Quote all of the data exactly as given. Skip every picture it contains.

Collected material:
● ● ●

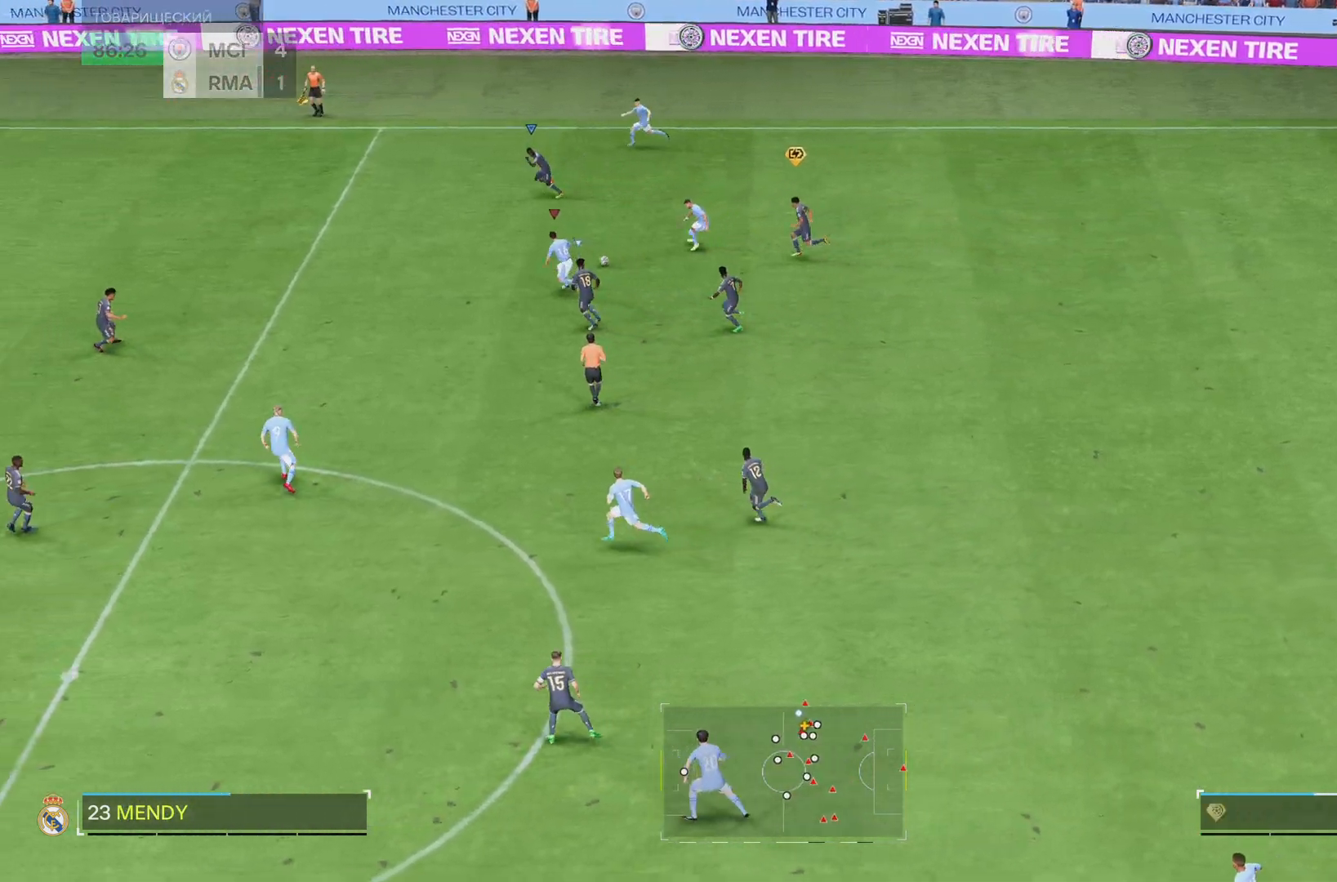
{"buttons": [], "left_stick": "down", "right_stick": "center", "events": [[16, "left_stick", "left"], [116, "left_stick", "down-left"], [483, "left_stick", "down"]]}
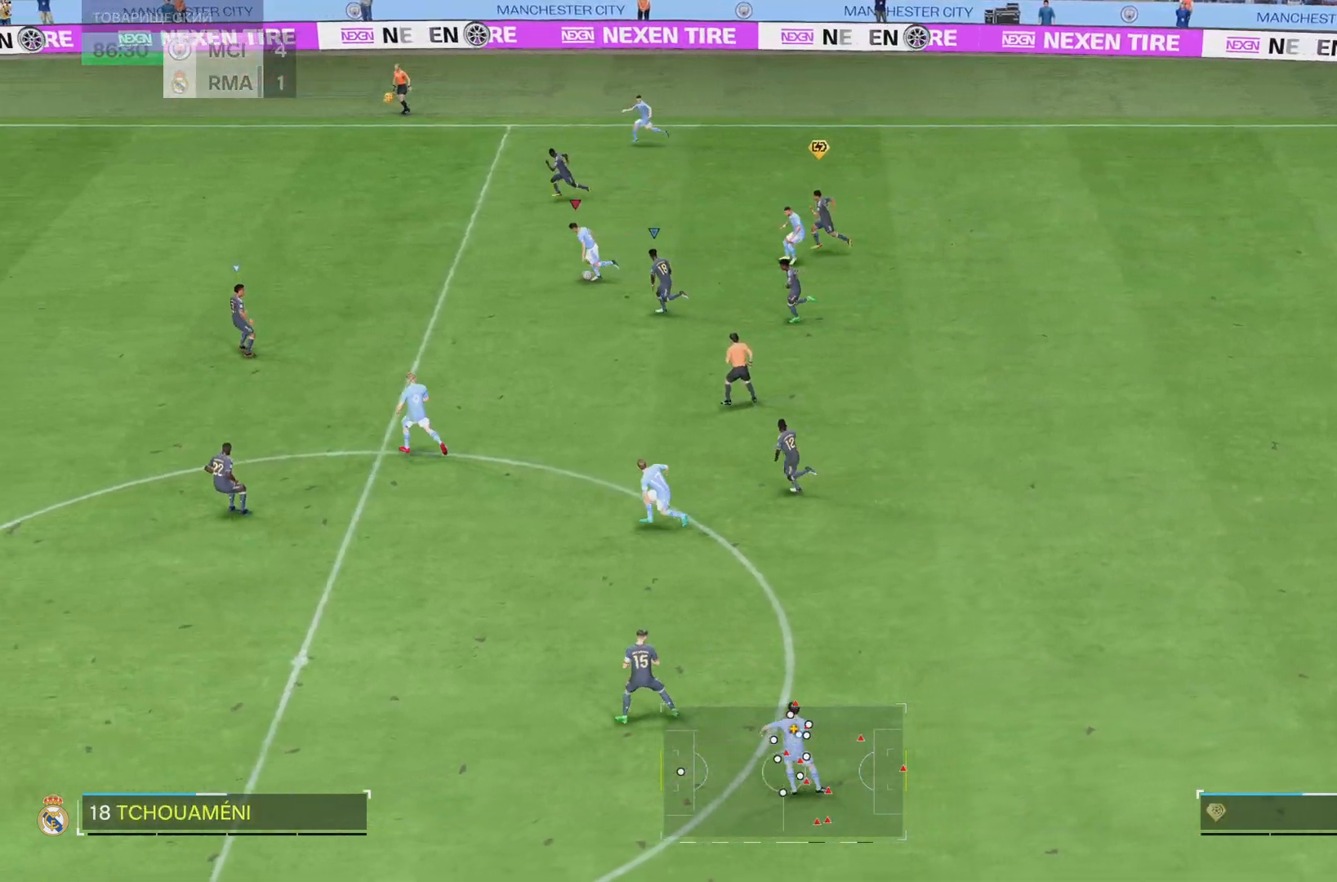
{"buttons": [], "left_stick": "center", "right_stick": "center", "events": [[484, "left_stick", "center"]]}
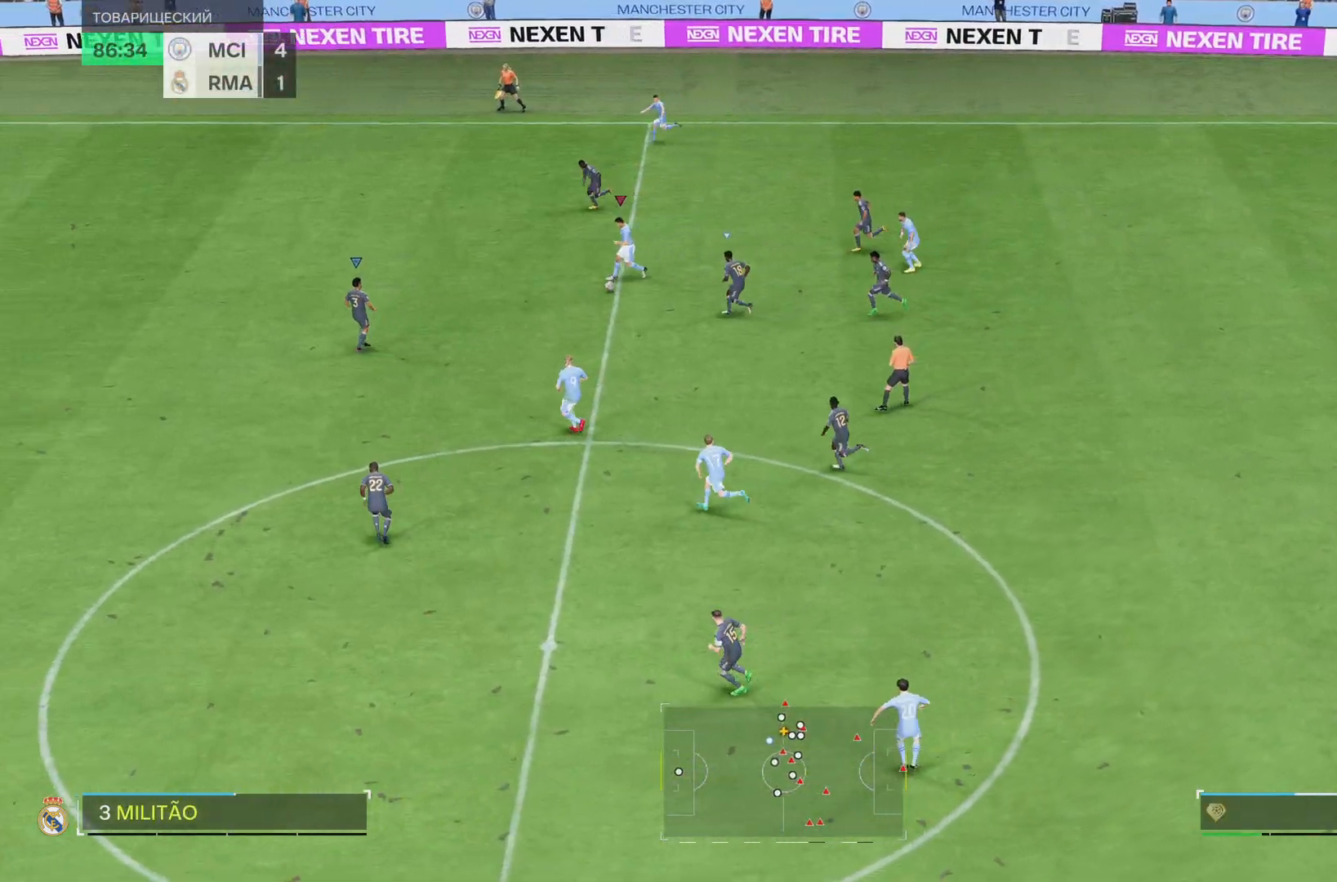
{"buttons": [], "left_stick": "down-left", "right_stick": "center", "events": [[283, "left_stick", "down-left"]]}
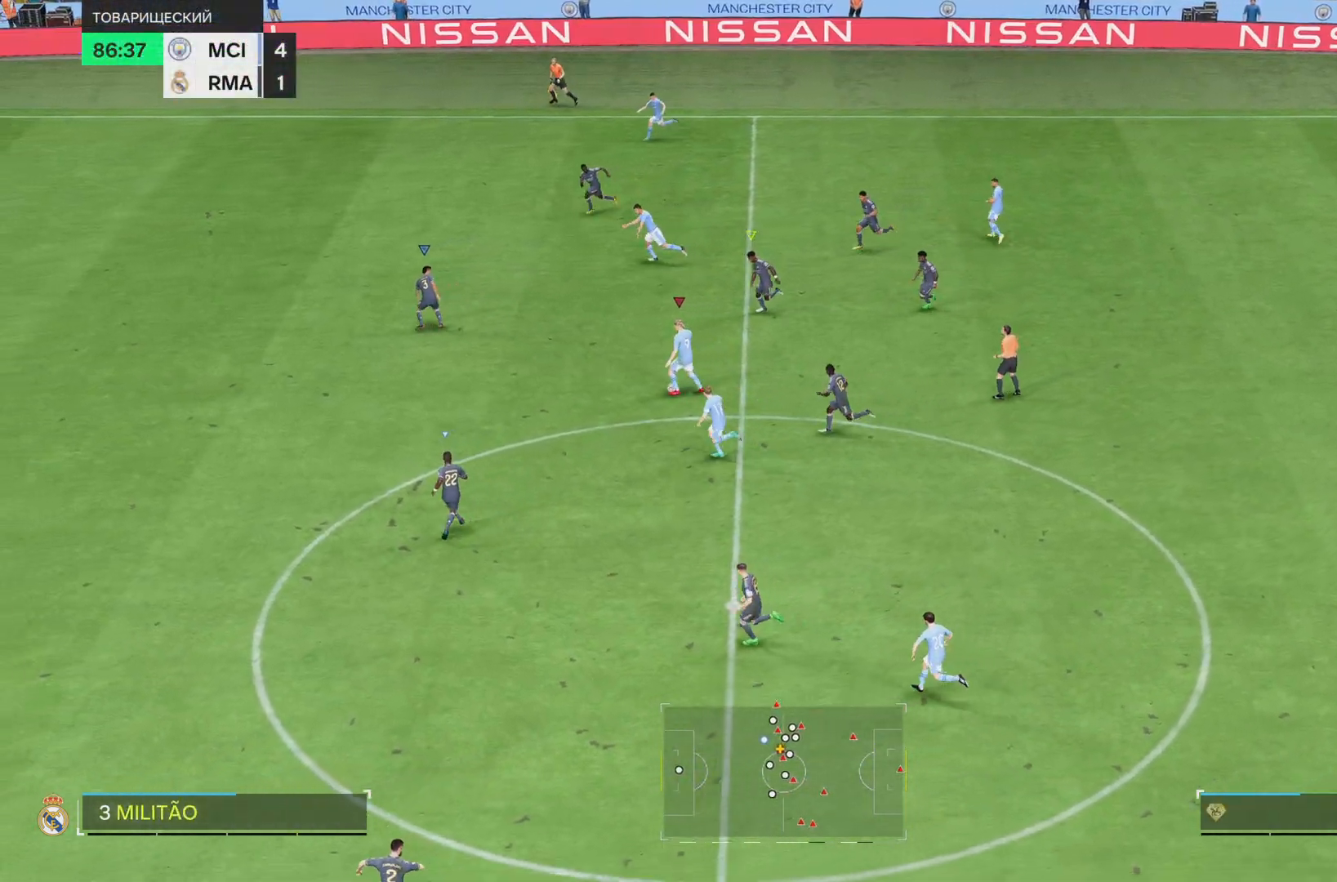
{"buttons": [], "left_stick": "down-left", "right_stick": "center", "events": [[84, "L2", "down"], [150, "L2", "up"]]}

● ● ●

Exercise solution:
{"buttons": [], "left_stick": "down", "right_stick": "center", "events": [[16, "left_stick", "left"], [116, "left_stick", "down-left"], [483, "left_stick", "down"]]}
{"buttons": [], "left_stick": "center", "right_stick": "center", "events": [[484, "left_stick", "center"]]}
{"buttons": [], "left_stick": "down-left", "right_stick": "center", "events": [[283, "left_stick", "down-left"]]}
{"buttons": [], "left_stick": "down-left", "right_stick": "center", "events": [[84, "L2", "down"], [150, "L2", "up"]]}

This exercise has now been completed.